GIVEN PASSAGE below:

Sticking with his own interpretation, Fanelli considers that researchers who come to a positive result, and in that sense show themselves correct, are just the smarter ones, who are also more productive. He further assumes that the more productive ones are more likely to be found at elite institutions. With his own interpretation this alternative hypothesis doesn't make a lot of sense, because when the paper goes out, who knows what the original hypothesis was anyway? You don't need to be particularly smart to just reformulate it. That reformulation however doesn't make a non-effect into an effect, so let's better consider my interpretation of "positive result." Fanelli argues the explanation that people smart enough to do an experiment where something is to be found are also the ones who publish more papers generally doesn't explain the correlation for two reasons: First, since he assumes these people will be at elite institutions, there should be a correlation with R&D expenditure, which he didn't find. Second, because this explanation alone (without any bias) would mean that in states where 95% - 100% of published results were positive, the smart researchers hardly every misjudged in advance the outcome of an experiment and the experiment was always such that the result was statistically significant, even though other studies have shown that this is not generally the case.

End of GIVEN PASSAGE.

*THE TASK*
Decide whether each statement agrees with the Fanelli passage, giving yes or no and quoting the passage's deciding words: (a) Fanelli assumes the more productive researchers are more likely to be at elite institutions. (b) Fanelli found a correlation with R&D expenditure. (c) Reformulating a hypothesis turns a non-effect into an effect. The listing that comes next is taken from a separate source.

PROVIDED MATERIAL below:

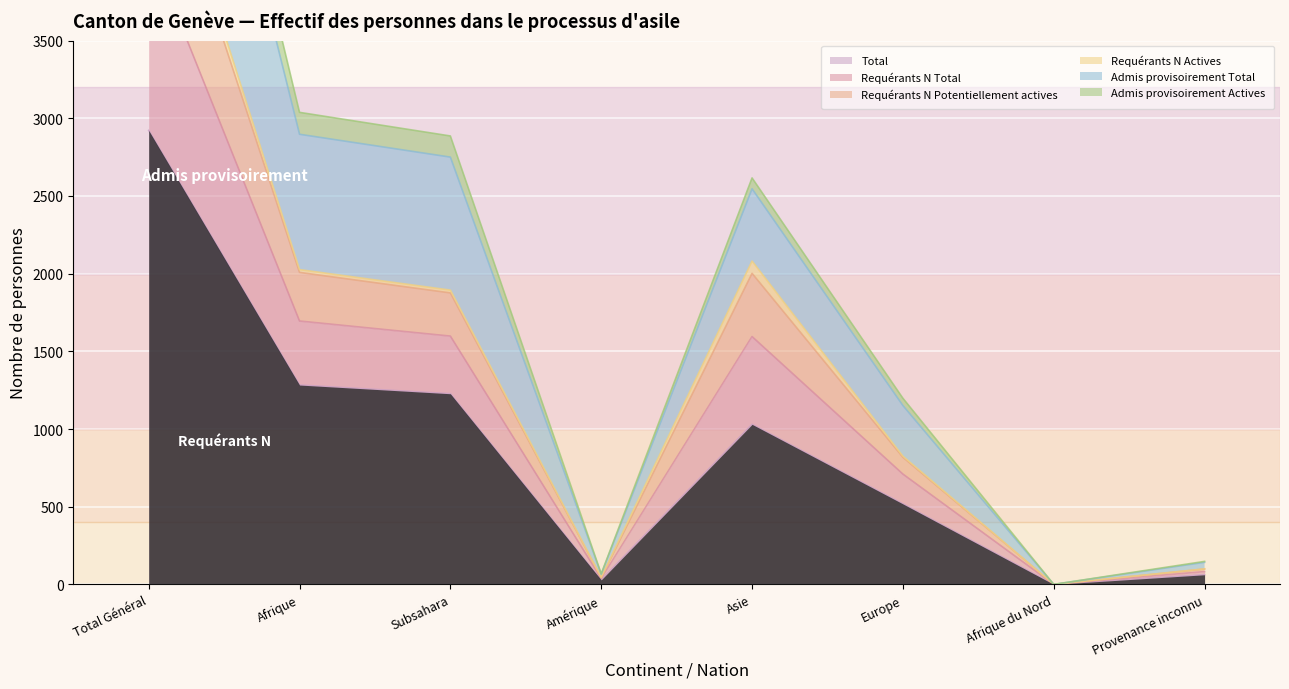

What is the maximum value shown in the chart?

7068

End of PROVIDED MATERIAL.

*ANSWER TO THIS TASK*
(a) Yes: "He further assumes that the more productive ones are more likely to be found at elite institutions."
(b) No: "there should be a correlation with R&D expenditure, which he didn't find."
(c) No: "That reformulation however doesn't make a non-effect into an effect"